- [VOTRE CONSIGNE] Peux-tu citer mot pour mot, et en entier, le récit de la nuit du 10 avril 2010 ?

- [TEXTE FOURNI]
════════

Voici ce qui s’est passé dans ma tête au matin du 10 avril 2010 entre 5h00 et 7h00
Insomnie, incapacité de dormir. Je vais plusieurs fois aux toilettes, la première pour trouver mon téléphone cellulaire et le rapatrier dans ma chambre, la deuxième pour vérifier s’il y a encore du sang dans mes selles (il y en a encore), la troisième après m’être masturbé sur de la pornographie, question de m’essuyer.
Je crois après être parvenu à trouver le sommeil.
Mon premier rêve, je crois que je m’en souviens assez bien, impliquait des aveux que je faisais sur des filles, en faisant un parcours de tyroliennes dans un canyon de jeux vidéos. On y voyait de curieuses maisons de bois flottant dans l’espace, et un décor coloré était visible au dessus des murs du canyon. J’avais la faible impression de ne pas être seul dans cette scène. Je communiquais, mais la discussion me déroutait, me mettait hors de moi. La veille, j’avais appelé mon père, un peu éméché, pour savoir s’il allait venir me visiter dans la fin de semaine.

════════

- [EXTRAIT DES DONNÉES]
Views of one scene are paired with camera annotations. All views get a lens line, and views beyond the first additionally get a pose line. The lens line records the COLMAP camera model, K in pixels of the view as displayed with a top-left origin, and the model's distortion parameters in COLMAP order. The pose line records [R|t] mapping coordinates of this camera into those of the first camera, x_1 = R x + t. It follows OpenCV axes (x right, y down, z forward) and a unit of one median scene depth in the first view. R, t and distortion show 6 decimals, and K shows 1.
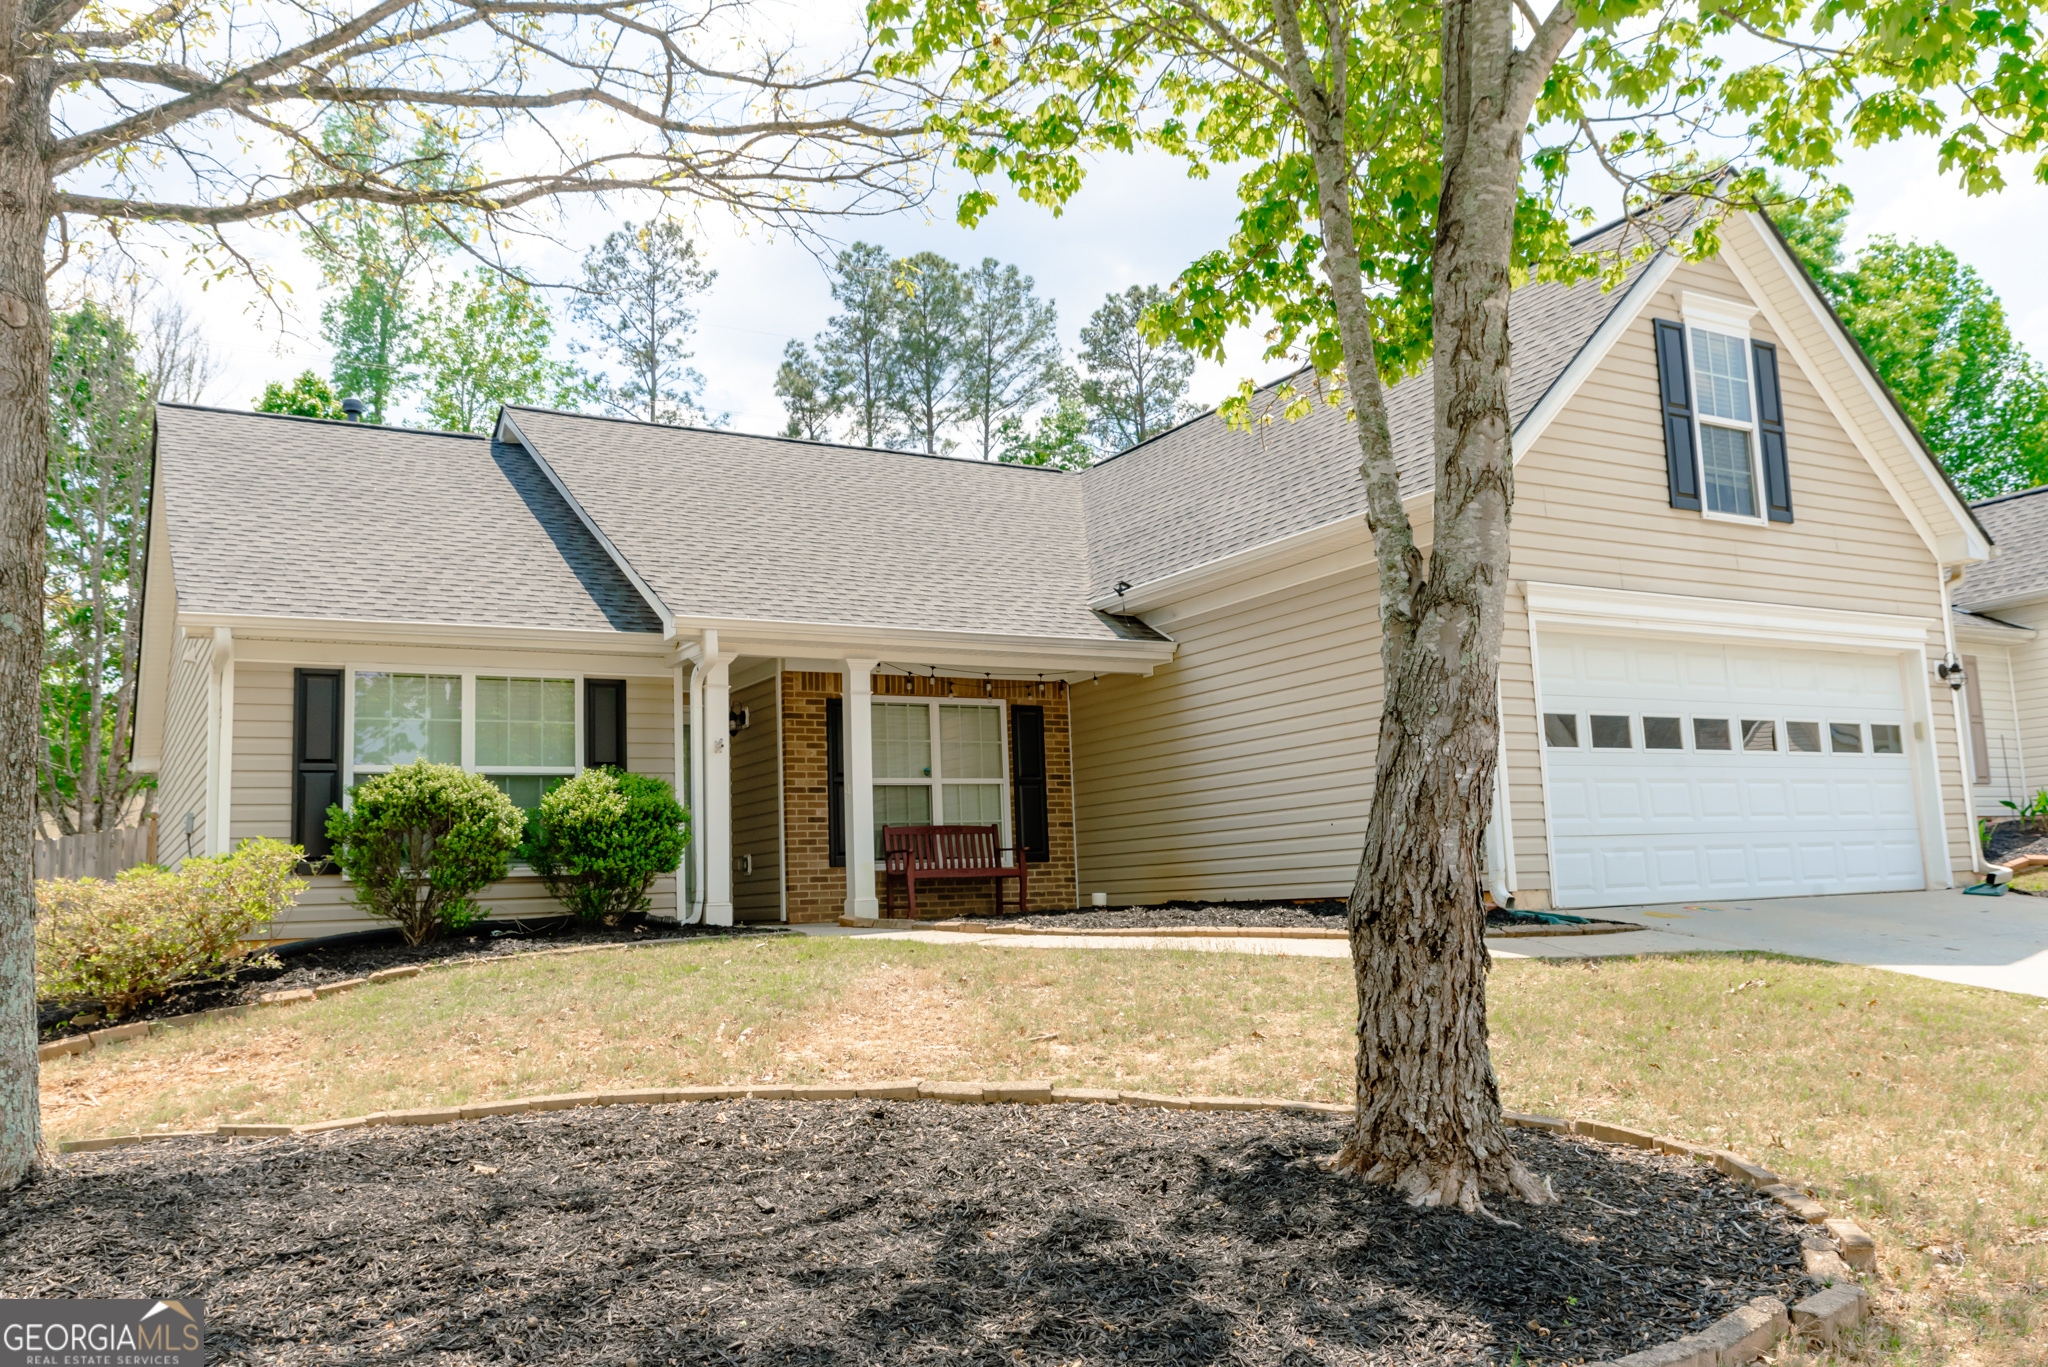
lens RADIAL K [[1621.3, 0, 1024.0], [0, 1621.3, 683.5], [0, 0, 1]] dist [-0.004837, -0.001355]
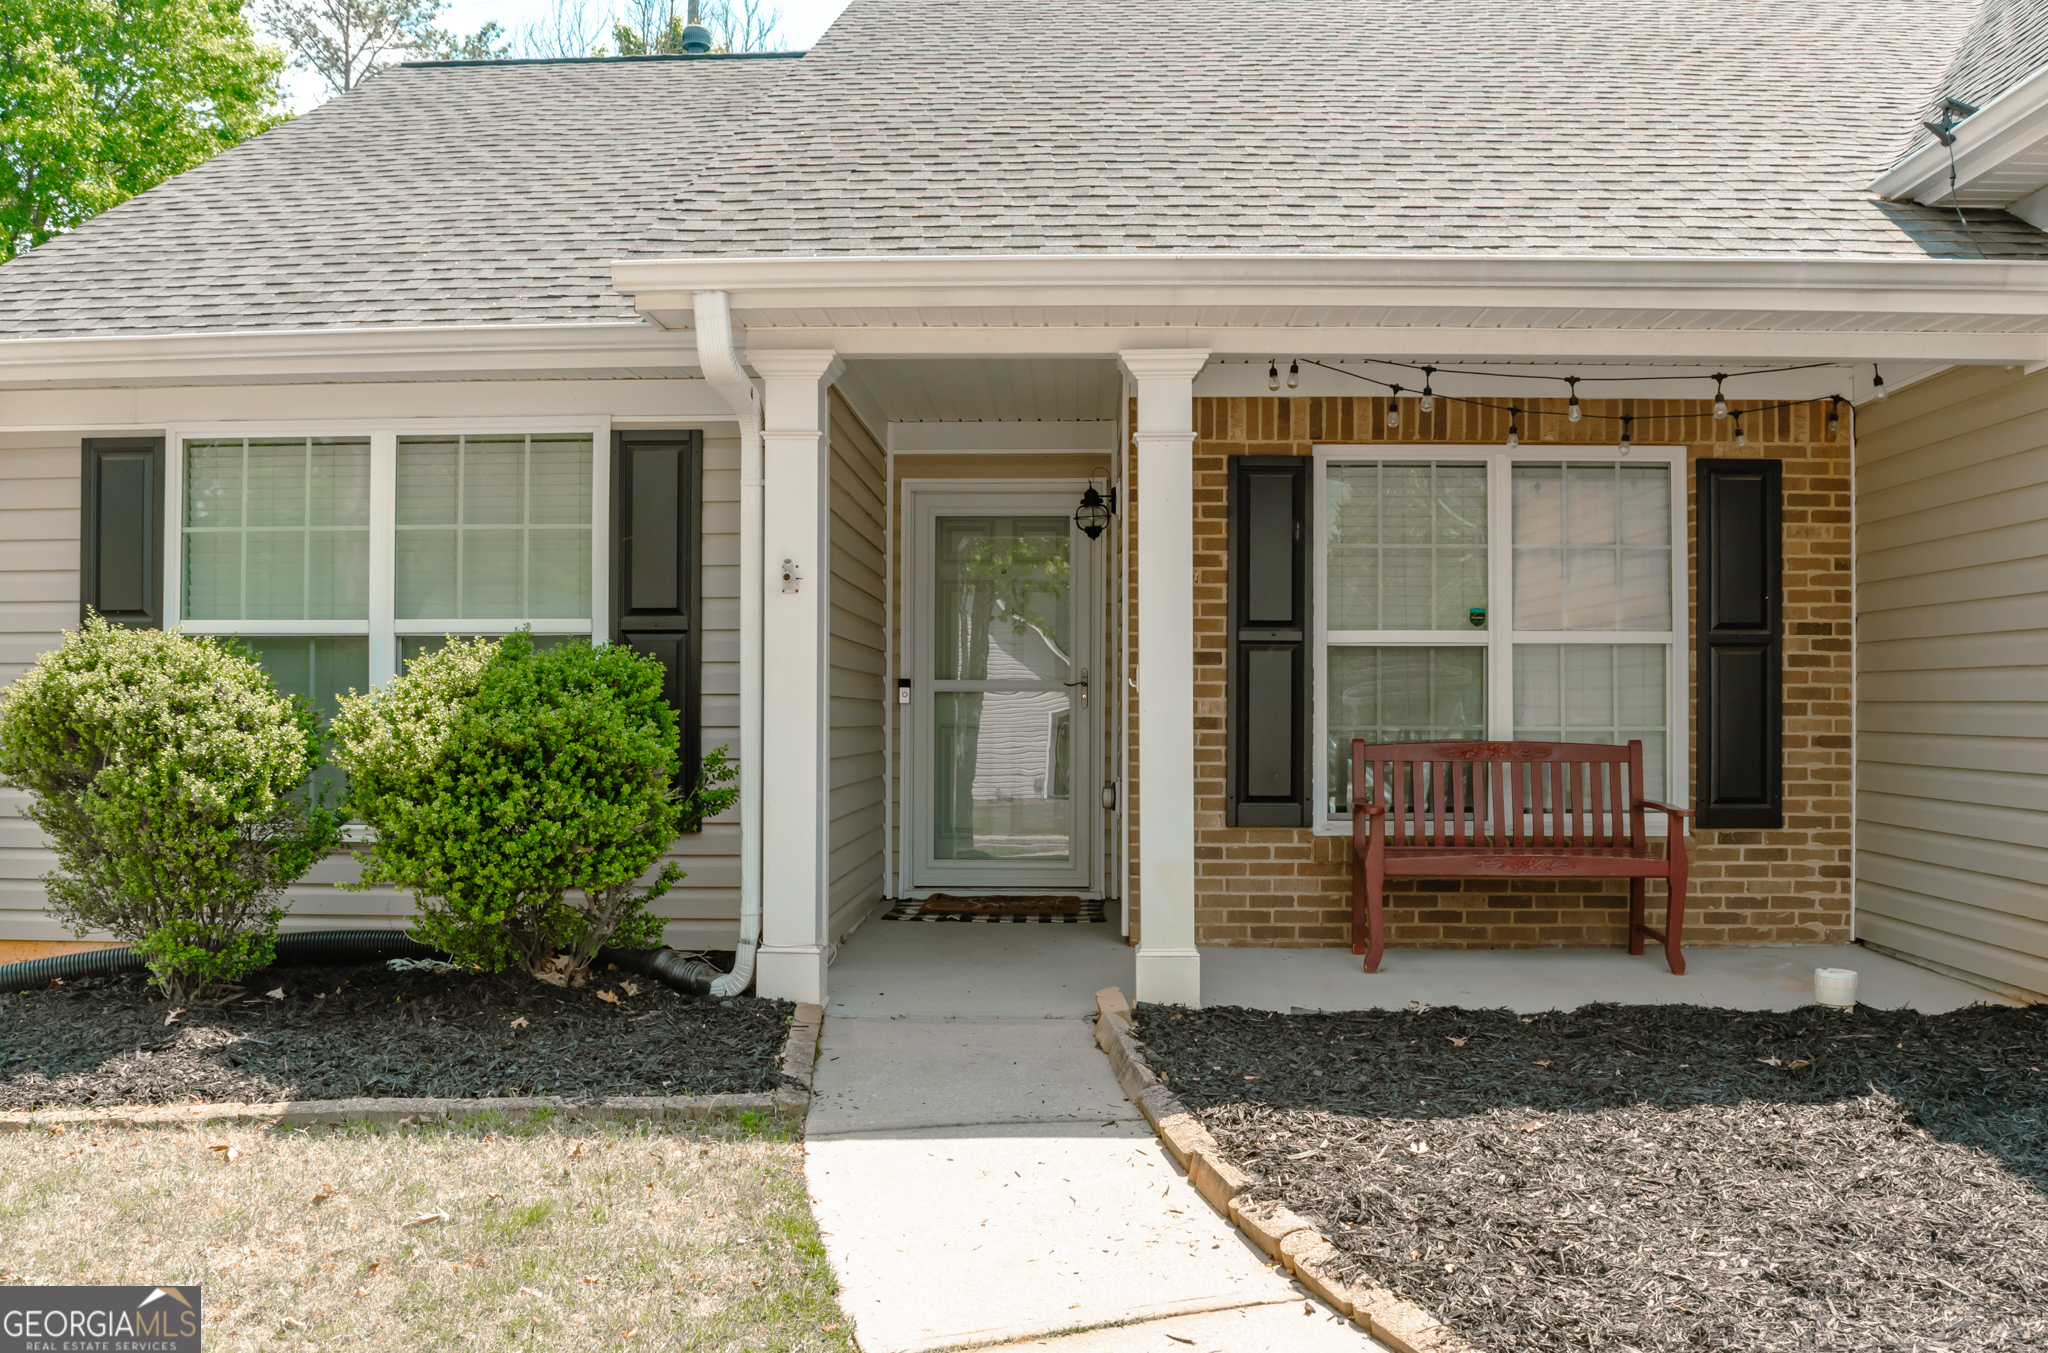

════════

- [RÉPONSE]
Voici ce qui s’est passé dans ma tête au matin du 10 avril 2010 entre 5h00 et 7h00
Insomnie, incapacité de dormir. Je vais plusieurs fois aux toilettes, la première pour trouver mon téléphone cellulaire et le rapatrier dans ma chambre, la deuxième pour vérifier s’il y a encore du sang dans mes selles (il y en a encore), la troisième après m’être masturbé sur de la pornographie, question de m’essuyer.
Je crois après être parvenu à trouver le sommeil.
Mon premier rêve, je crois que je m’en souviens assez bien, impliquait des aveux que je faisais sur des filles, en faisant un parcours de tyroliennes dans un canyon de jeux vidéos. On y voyait de curieuses maisons de bois flottant dans l’espace, et un décor coloré était visible au dessus des murs du canyon. J’avais la faible impression de ne pas être seul dans cette scène. Je communiquais, mais la discussion me déroutait, me mettait hors de moi. La veille, j’avais appelé mon père, un peu éméché, pour savoir s’il allait venir me visiter dans la fin de semaine.